Beyond Caring

star trek beyond kirk spock

Beyond Caring?

Star Trek: Beyond  /  directed by Justin Lin

Oh, in what a diabolical bind the new Star Trek movies have placed the true Trekkie fan — one more than glancingly akin to the conundrum explored in depth in The Tholian Web (Season 3, Episode 9)!  Who among us has not felt his or her heart quicken at the prospect of rejoining the original Enterprise crew on fresh adventures, all enhanced by the wonders of 21st century special effects?  The allure of big budget fan fiction exerts a strong gravity pull; yet, not so secretly we wonder, is the source of this gravity a healthy star, or a light-sucking black hole?

The third installment of the re-boot, Star Trek: Beyond, is a perfect summation of the conundrum.  It has bits and pieces of good humor, and a fair amount of excitement: but haunting it all is the sense that this film exists not as something that builds on and celebrates the original Star Trek, but instead lives a parasitical, decontextualized relationship to its precursor (uncannily akin to the soul-sucking ways of the movie’s villain!).  

But you can’t say we weren’t already on yellow alert.  The first of the new films was good trippy fun, a high-adrenaline re-think of the original series that consciously carved out its own rationale for its different approach.  But the second film, Star Trek: Into Darkness, reached for inspiration in the canonical Kirk-Khan storyline, trying to siphon emotional depth from the original series and Star Trek II: The Wrath of Khan without bringing much of its own substance to the party.  And now Beyond mines the premise of the original series as a whole - the promise and perils of a five-year mission to explore strange new worlds, etc.

The opening scene is a playful homage to the original, as Captain Kirk (Chris Pine) tries to broker a peace between two civilizations in conflict.  Acting the role of diplomat to a race of fearsome-faced creatures, discussions break down when the creatures jump down from their high perch to attack him; only we realize that we’ve been fooled by perspective, and that the scary creatures are actually pint sized, though still fierce, like Spielbergian gremlins.  Kirk tussles with the adorable horde, managing to rip his shirt in the process and getting whisked away via transporter at the last minute.

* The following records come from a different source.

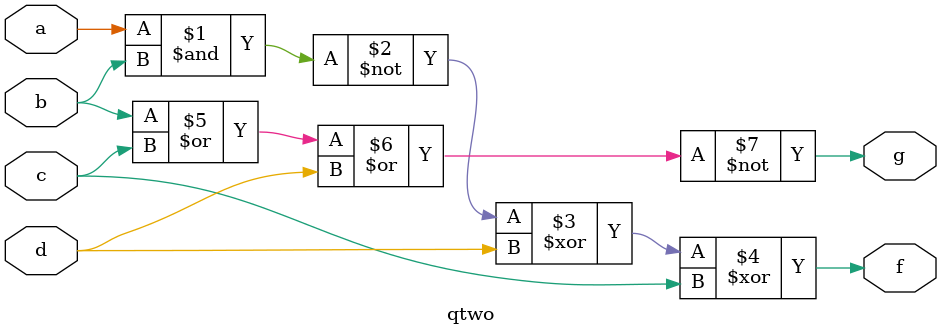
<source format=v>
module qtwo (a,b,c,d,f,g);
	input a,b,c,d;
	output f,g;
	assign f=((~(a&b))^d^c);
	assign g=~(b|c|d);
endmodule 

</source>
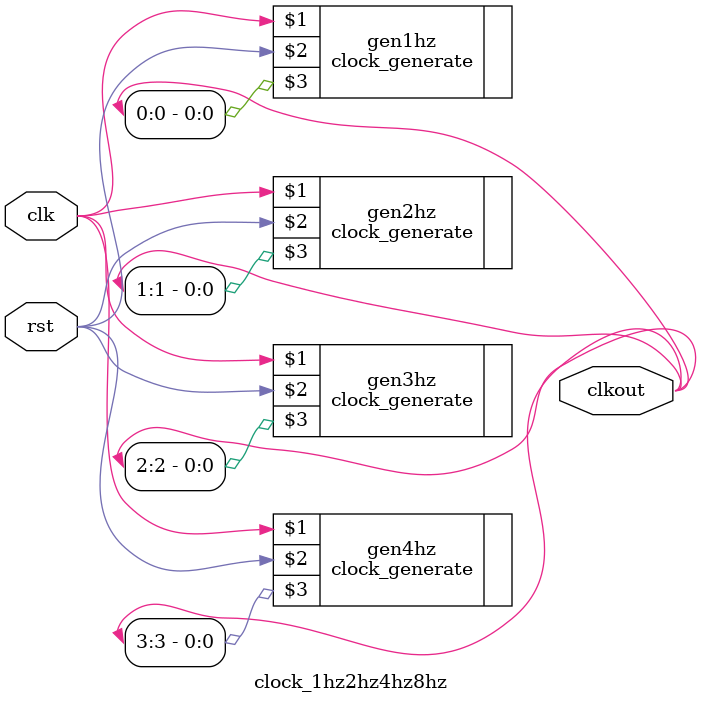
<source format=v>
module clock_1hz2hz4hz8hz(
    input clk,
    input rst,
    output [3:0] clkout
    );

		clock_generate  gen1hz  (clk,rst,clkout[0]);

		clock_generate  gen2hz  (clk,rst,clkout[1]);
				defparam gen2hz.div = 12500000;

		clock_generate  gen3hz  (clk,rst,clkout[2]);
				defparam gen3hz.div = 6250000;

		clock_generate  gen4hz  (clk,rst,clkout[3]);
				defparam gen4hz.div = 3125000;
				
//		clock_generate  gen5hz  (clk,rst,clkout[4]);
//				defparam gen5hz.div = 1562500;	
endmodule
</source>
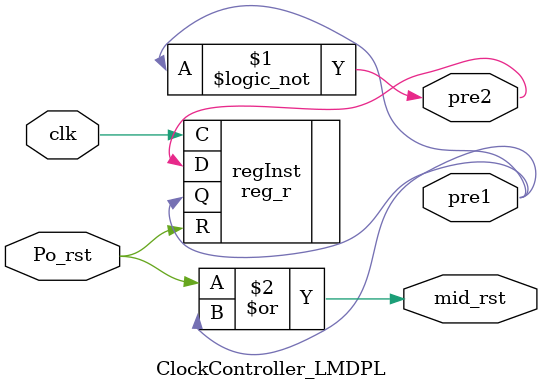
<source format=v>

module nonlinearLayer_LMDPL(
   input  a,
   input  b,
   input  r,
   output [7:0] t);
	
   assign t[0] = ( a &  b) ^ r;
   assign t[1] = ( a & !b) ^ r;
   assign t[2] = (!a &  b) ^ r;
   assign t[3] = (!a & !b) ^ r;
	
   assign t[7:4] = ~t[3:0];
	
endmodule	

//-----------------------------------------------------------------------	

module OperationLayer_LMDPL(
   input  [7:0] t,
   input  [2:1] a,
   input  [2:1] b,
   output [2:1] c);
	
   wire   [7:0] q;
	
   and_3 andInst0 (.I({a[2], b[2], t[0]}), .O(q[0]));
   and_3 andInst1 (.I({a[2], b[1], t[1]}), .O(q[1]));
   and_3 andInst2 (.I({a[1], b[2], t[2]}), .O(q[2]));
   and_3 andInst3 (.I({a[1], b[1], t[3]}), .O(q[3]));
   or_4  orInst1  (.I(q[3:0]), .O(c[1]));
	
   and_3 andInst4 (.I({a[2], b[2], t[4]}), .O(q[4]));
   and_3 andInst5 (.I({a[2], b[1], t[5]}), .O(q[5]));
   and_3 andInst6 (.I({a[1], b[2], t[6]}), .O(q[6]));
   and_3 andInst7 (.I({a[1], b[1], t[7]}), .O(q[7]));
   or_4  orInst2  (.I(q[7:4]), .O(c[2]));
	
endmodule	

//-----------------------------------------------------------------------	

module nonlinear_LMDPL #(
   parameter [1:0] CONF = 2'b00 
                       // 2'b00: and
                       // 2'b01: nand
                       // 2'b10: nor
                       // 2'b11: or
   )(
   input  [2:0] a,
   input  [2:0] b,
   input  mid_rst,
   input  clk,
   input  r,
   output [2:0] c);
	
   wire   [7:0] t;
   wire   [7:0] t_reg;
   wire   [2:0] in_a;
   wire   [2:0] in_b;
   wire   [2:0] out_c;
	
   generate
      if (CONF[0] == 1'b0) begin: Gen_out
         assign c = out_c;
      end else begin: Gen_out_inv
         assign c = {out_c[1], out_c[2], out_c[0]};
      end

      if (CONF[1] == 1'b0) begin: Gen_in
         assign in_a = a;
         assign in_b = b;
      end else begin: Gen_in_inv
         assign in_a = {a[1], a[2], a[0]};
         assign in_b = {b[1], b[2], b[0]};
      end
   endgenerate
	
   nonlinearLayer_LMDPL nonlinearInst (.a(in_a[0]), .b(in_b[0]), .r(r), .t(t));
   assign out_c[0] = r;

   //-----------------------------------------------------------------
	
   genvar i;
   generate
      for (i=0; i < 8; i=i+1) begin: gen_reg
         reg_r regIns (.D(t[i]), .C(clk), .R(mid_rst), .Q(t_reg[i]));
      end
   endgenerate
	
   //-----------------------------------------------------------------
	
   OperationLayer_LMDPL OperationInst (.t(t_reg), .a(in_a[2:1]), .b(in_b[2:1]), .c(out_c[2:1]));

endmodule

//-----------------------------------------------------------------------	

module not_LMDPL(
   input  [2:0] x,
   output [2:0] y);

   assign y = {x[1], x[2], x[0]};

endmodule

//-----------------------------------------------------------------------	

module linear_LMDPL #(
   parameter CONF = 1'b0  
                 // 1'b0: xor
                 // 1'b1: xnor
   )(
   input  [2:0] a,
   input  [2:0] b,
   output [2:0] c);

   wire   [3:0] w;
   wire   [2:0] out_c;

   generate
      if (CONF == 1'b0) begin: Gen_out
         assign c = out_c;
      end else begin: Gen_out_inv
         assign c = {out_c[1], out_c[2], out_c[0]};
      end
   endgenerate

   //-----------------------------------------------------

   xor_2 xorInst  (.I({a[0], b[0]}), .O(out_c[0]));
	
   //-----------------------------------------------------
	
   and_2 andInst0 (.I({a[2], b[1]}), .O(w[0]));
   and_2 andInst1 (.I({a[1], b[2]}), .O(w[1]));
   and_2 andInst2 (.I({a[2], b[2]}), .O(w[2]));
   and_2 andInst3 (.I({a[1], b[1]}), .O(w[3]));
	
   or_2  orInst1  (.I(w[1:0]), .O(out_c[1]));
   or_2  orInst2  (.I(w[3:2]), .O(out_c[2]));
	
endmodule

//-----------------------------------------------------------------------	

// if s = 1: c <= a, else b
module mux2_LMDPL(
   input  [2:0] s,
   input  [2:0] a,
   input  [2:0] b,
   input  mid_rst,
   input  clk,
   input  r,
   output [2:0] c);

   wire   [2:0] a_xor_b;
   wire   [2:0] w;

   linear_LMDPL    #(.CONF(1'b0))  xorInst1 (.a(a), .b(b), .c(a_xor_b));
   nonlinear_LMDPL #(.CONF(2'b00)) andInst  (.a(s), .b(a_xor_b), .mid_rst(mid_rst), .clk(clk), .r(r), .c(w));
   linear_LMDPL    #(.CONF(1'b0))  xorInst2 (.a(w), .b(b), .c(c));

endmodule

//-----------------------------------------------------------------------	

// if s = 1: c <= a, else b
module mux2_masked_LMDPL(
   input  [2:0] s, // s is not masked
   input  [2:0] a,
   input  [2:0] b,
   output [2:0] c);

   wire   [3:0] w;

   //-----------------------------------------------------

   mux2_sr MuxInst  (.S(s[0]), .A(a[0]), .B(b[0]), .O(c[0]));
	
   //-----------------------------------------------------

   and_2 andInst0 (.I({s[1], a[1]}), .O(w[0]));
   and_2 andInst1 (.I({s[2], b[1]}), .O(w[1]));
   or_2  orInst1  (.I(w[1:0]), .O(c[1]));
 
   and_2 andInst2 (.I({s[1], a[2]}), .O(w[2]));
   and_2 andInst3 (.I({s[2], b[2]}), .O(w[3]));
   or_2  orInst2  (.I(w[3:2]), .O(c[2]));

endmodule

//-----------------------------------------------------------------------	

module reg_LMDPL(
   input  [2:0] D,
   input  Po_rst,
   input  en,
   input  clk,
   output [2:0] Q);
	
   wire   [2:1] W;
	
   reg_r_en regIns0   (.D(D[0]), .C(clk), .R(Po_rst), .EN(en), .Q(Q[0]));
		
   reg_r    regIns1_0 (.D(D[1]), .C(clk), .R(Po_rst), .Q(W[1]));
   reg_r    regIns1_1 (.D(W[1]), .C(clk), .R(Po_rst), .Q(Q[1]));

   reg_s    regIns2_0 (.D(D[2]), .C(clk), .S(Po_rst), .Q(W[2]));
   reg_r    regIns2_1 (.D(W[2]), .C(clk), .R(Po_rst), .Q(Q[2]));

endmodule

//-----------------------------------------------------------------------	

module reg_sr_LMDPL(
   input  D,
   input  Po_rst,
   input  en,
   input  clk,
   output Q,
   output QN);

   reg_r_en regIns0   (.D(D), .C(clk), .R(Po_rst), .EN(en), .Q(Q));
   assign QN = !Q;

endmodule

//-----------------------------------------------------------------------	

module Precharger_reg(
   input  D,
   input  mid_rst,
   input  clk,
   output [2:1] Q);
	
   wire   W, Wn;
   
   assign W  =  D;
   assign Wn = !D;
   
   reg_r regIns1 (.D(W),  .C(clk), .R(mid_rst), .Q(Q[1]));
   reg_r regIns2 (.D(Wn), .C(clk), .R(mid_rst), .Q(Q[2]));

endmodule

//-----------------------------------------------------------------------	

module Precharger(
   input  D,
   input  pre,
   output [2:1] Q);
	
   wire   W, Wn;
   
   assign W  =  D;
   assign Wn = !D;
   
   nor_2 norInst1 (.I({W,  pre}), .O(Q[2]));
   nor_2 norInst2 (.I({Wn, pre}), .O(Q[1]));

endmodule

//-----------------------------------------------------------------------	

module ClockController_LMDPL(
   input  clk,
   input  Po_rst,
   output pre1,
   output pre2,
   output mid_rst);
	
   reg_r  regInst (.D(pre2), .C(clk), .R(Po_rst), .Q(pre1));
   
   assign pre2 = !pre1;
   assign mid_rst = Po_rst | pre1;
	
endmodule

</source>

But as they head to a space station for a bit of R&R, Captain Kirk reveals that he’s suffering from existential malaise.  After three plus years of exploring the galaxy, he is becoming. . . bored.  The infinity of discoveries has begun to wear on him.  Is the universe all there is?  He even contemplates taking a shore job, or at least, a stationary position as admiral of the space station.  Fortunately, Kirk soon gets his biggest adventure yet, as the Enterprise is lured into a trap and he has to figure out how to function when all seems lost.

As with the previous two re-boots, there are numerous amusing allusions and call-outs to the original series, encompassing both the persnickety Spock (Zachary Quinto) -McCoy (Karl Urban) relationship and welcome variations on a theme, like Lt. Uhuru’s (Zoe Saldana) enhanced, initiative-taking role and Lt. Sulu’s (John Cho) on-screen gay family.  And I’d be lying if I said I didn’t get a real kick out of Urban’s portrayal of McCoy and Simon Pegg’s ridiculous and likeable Scotty.  But throughout, I couldn’t help wondering why this movie exists, beyond the goal of making money, when its strip-mining of what came before far exceeds what it adds to the Star Trek universe.

The adventures that befall the crew in the film’s final two-thirds aren’t even always the stuff of sci-fi - Captain Kirk riding a motorcycle continues a long, strange tradition of Star Trek films including low-level technologies that seem totally silly and out of place - and beyond this, we are left with the sense of a pastiche of a story, rather than a story that takes itself and its themes seriously.  The bad guy turns out to be a Star Fleet officer gone bad, offering a counterpoint to Kirk’s crisis of faith, but the dialectic is deeply superficial (if you might excuse the paradox): the film doesn’t seem interested in exploring the question in any detail, when that could have given the film a much stronger reason for being.  What really jars is the reduction of a wonky, idealistic show like Star Trek to pure popcorn entertainment: it may be time to beam us all up from this blunder of a re-boot.